AIDI team actively listened to users' feedback and spent nearly a year on research and development, adding and optimizing 30+ features based on the AIDI 2.2 version, and finally delivered the much-awaited AIDI 2.3, which successfully made its debut at the just concluded SIAF 2022 in Guangzhou. Being more powerful, easier to and with more intuitive data, AIDI2.3 has attracted many visitors and won the praise of many industry customers at the show.
AIDI is a deep learning-based industrial vision software platform that empowers a wide range of industrial applications, effectively solving problems such as location recognition, classification and character recognition of complex defects, with strong compatibility. AIDI has a wide range of built-in application modules that require no programming and help users quickly build and iterate models to meet the differentiated needs of different business scenarios helping the industry upgrade intelligently.
The software mainly includes four core functional modules (Location, segmentation, inspection and classification) with an OCR character recognition toolkit.
In this AIDI2.3 version of the all-round full upgrade, these major highlights should not be ignored:
1. Unsupervised segmentation - fully upgraded modules
For scenarios where NG samples are not easy to obtain but OK samples are easy to obtain, in which a certain number of OK samples are required, AIDI will identify the differences between the image and OK samples by learning to detect the defects in the defective map, providing a solution to the problem of small samples for industrial defect detection.
Uniform conditions such as target form, image features, and environment.
2.Upgraded Pinpointing - template function
Improve the speed of the original node template matching.
The approximate shape of each detected target object can be displayed.
Adding a new layout module for assembly inspection scenarios.
Check whether the specified area has a specified number of inspection targets.

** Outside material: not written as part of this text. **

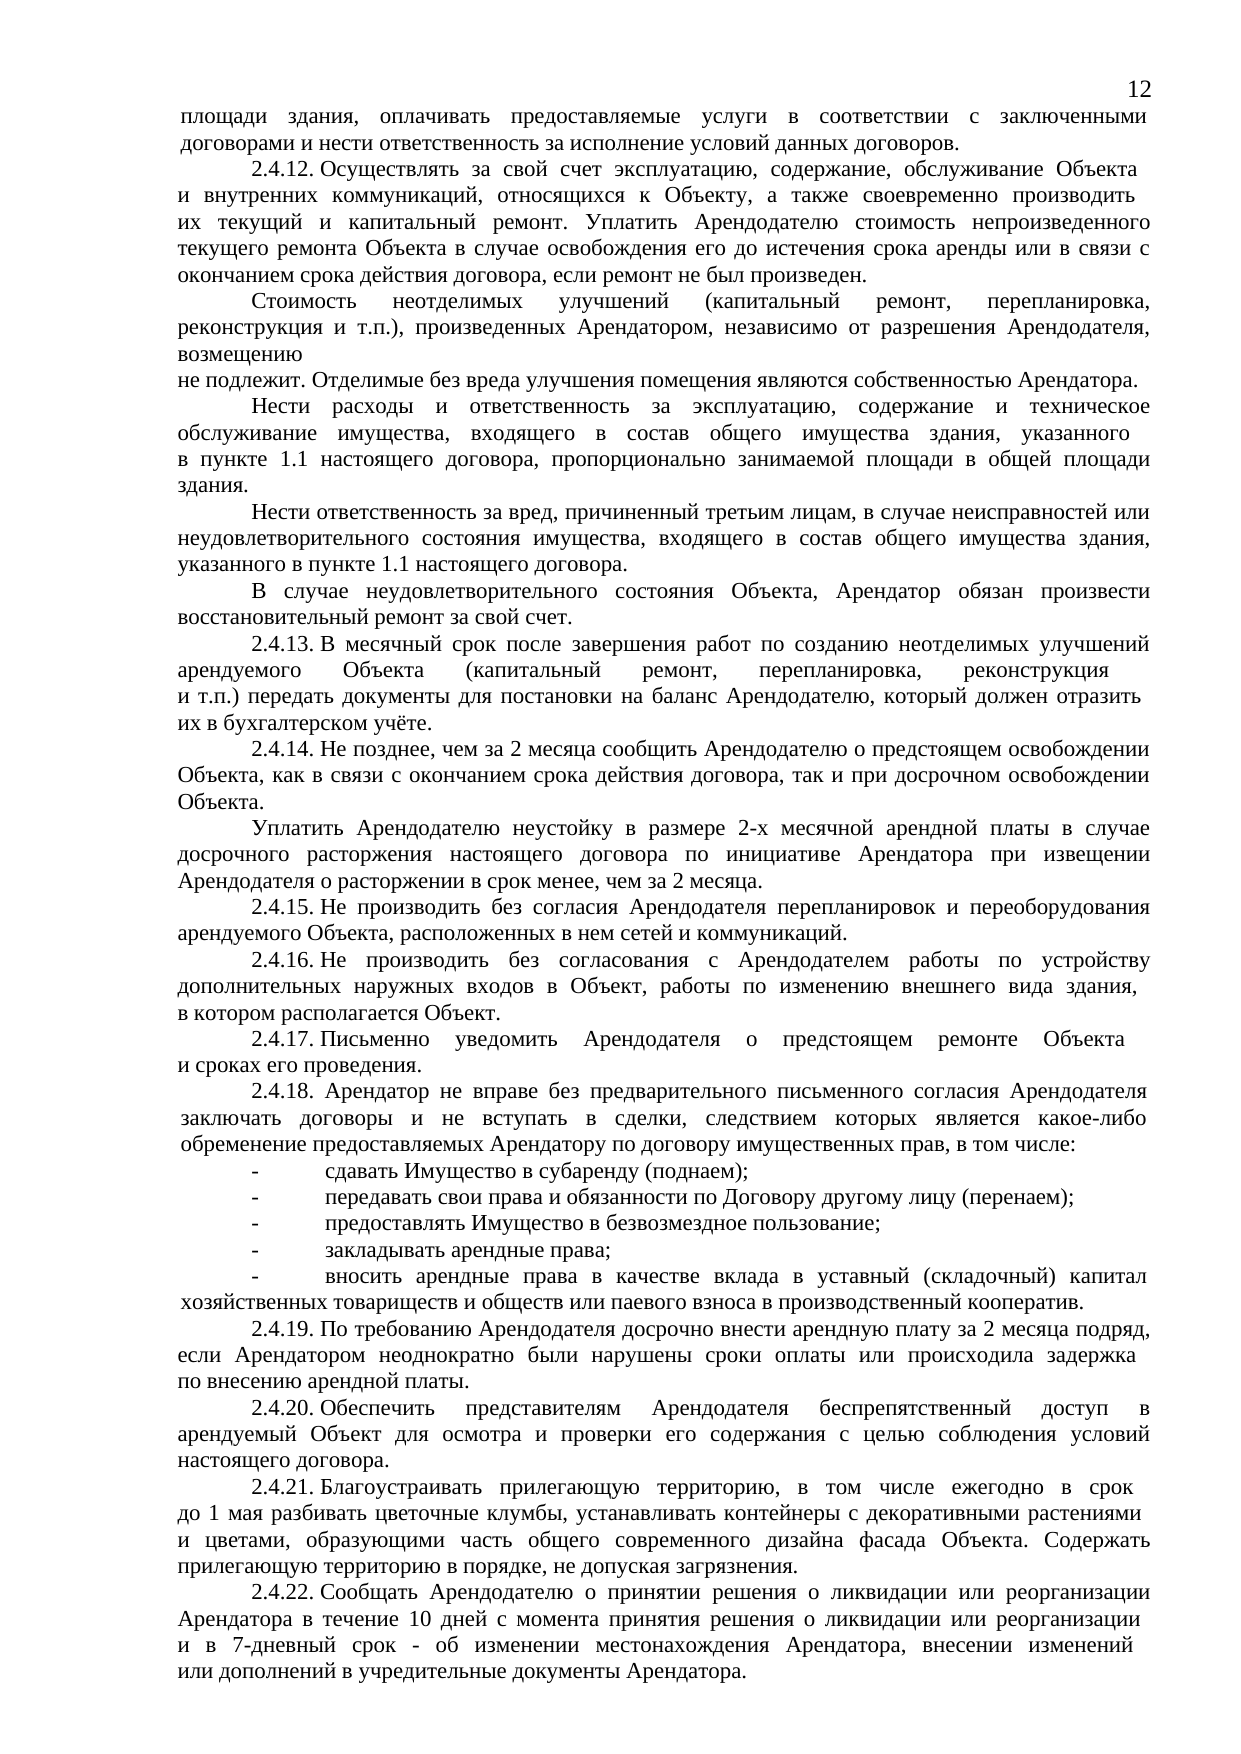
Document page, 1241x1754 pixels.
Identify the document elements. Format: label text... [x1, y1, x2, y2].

3. Upgraded OCR-module function
Improve the speed of original node template matching, and it is able to match any shape string.
Strings are not arranged in a straight line.

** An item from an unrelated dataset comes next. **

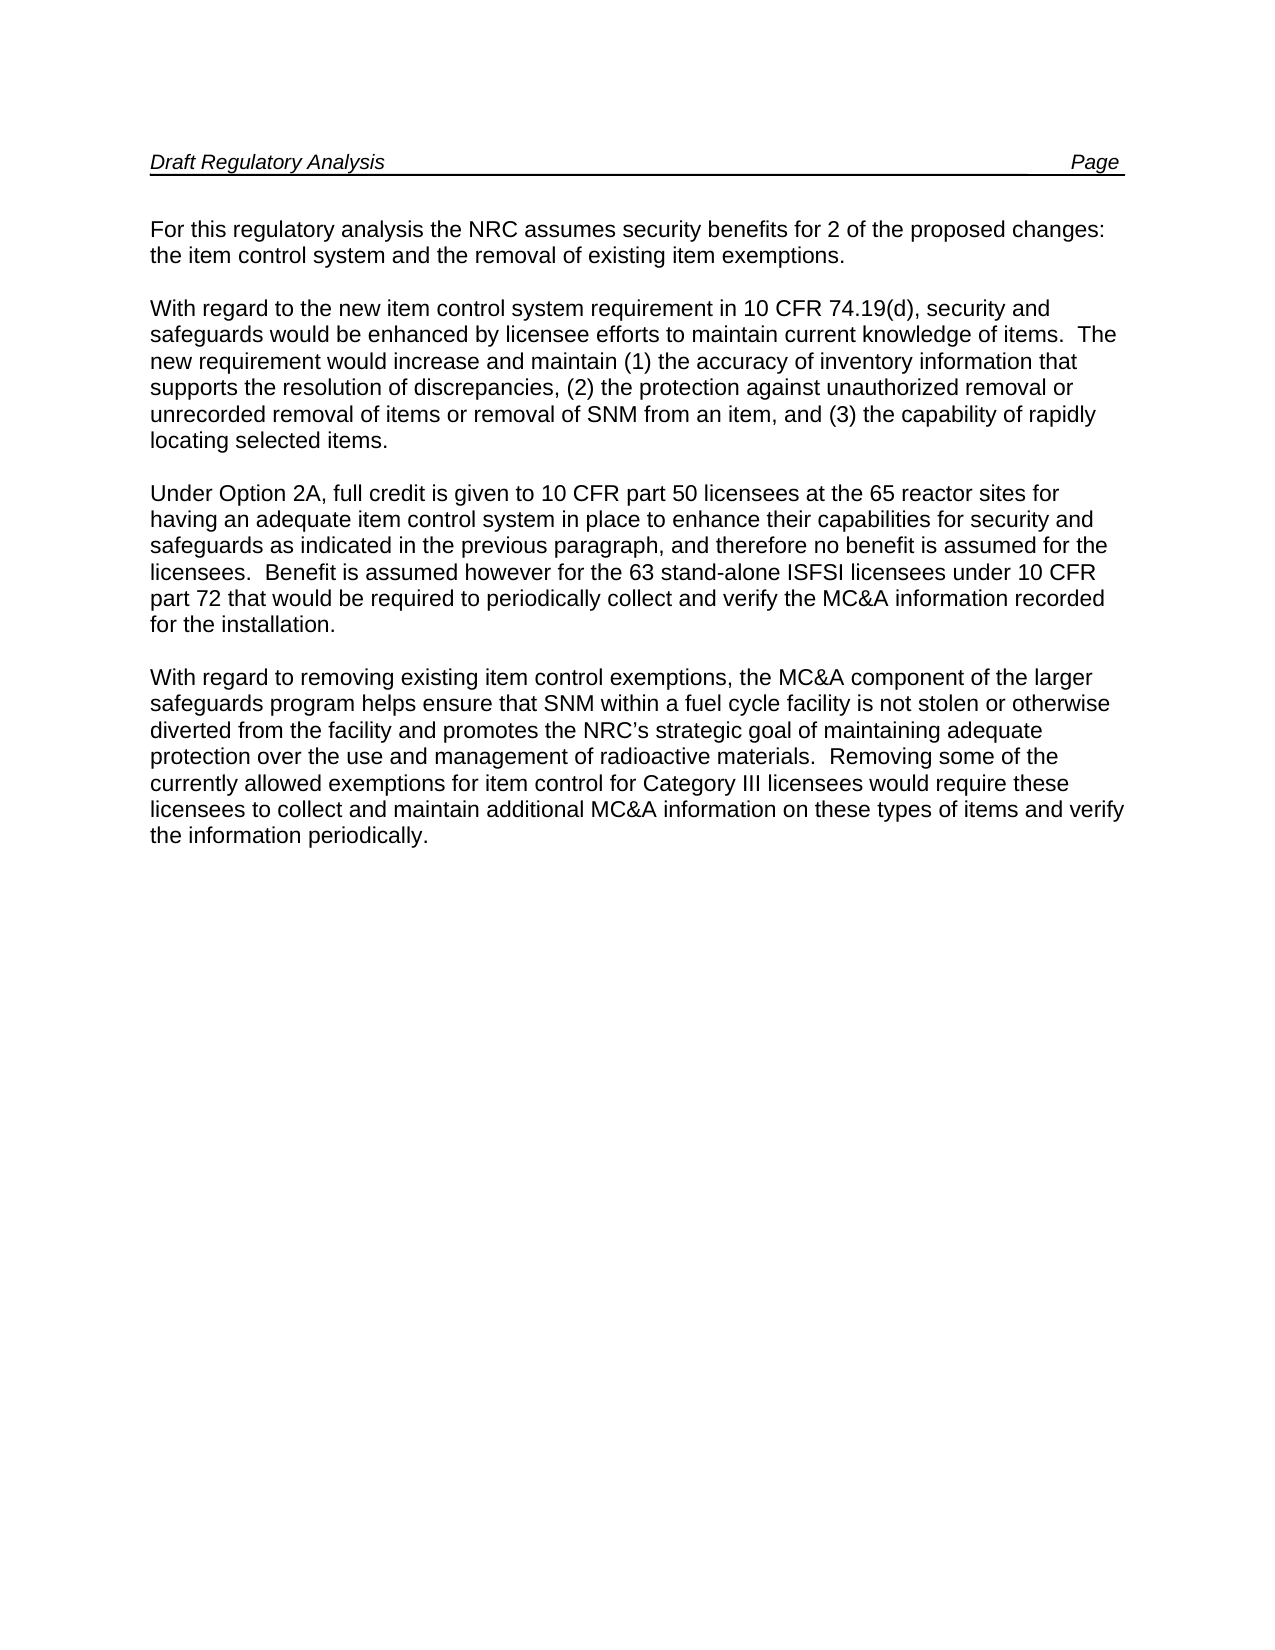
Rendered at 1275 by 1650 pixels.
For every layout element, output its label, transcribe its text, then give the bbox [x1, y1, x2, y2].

Adding new string template, which will organize characters in a specified direction as a string output; support regular expression lookup.
Longer strings / unequal widths / arranged in a straight line
4. Segmentation-inference results support post-processing
1) Support the results of the segmentation inspection into rectangular boxes.
When the length and width of the inspection target are fixed, the test result can be converted into a fixed-size rectangular box to facilitate the processing of subsequent modules and ensure the consistent size of the ROI of the subsequent string module.
2) Support for external or internal scaling of test results.
Able to expand or shrink the inspection results to address some edge pixel-level omissions and over inspection.
5. Upgraded data management
Introduction of the Tag concept.
Image identification alias management feature (Tag Management) for marking images to reduce the confusion of unmanageable data sets in large data volume projects.
6. Upgraded annotation class
Adding an annotation management feature.
7. Upgraded model training & validation
Automatic multi-task queuing
Upgraded confusion matrix
Provide more intuitive model evaluation results to guide model iteration
8. Upgraded image list
The image list adds six new elements: defect annotation, inspection results, full image mask, key learning area, no learning area, and ROI.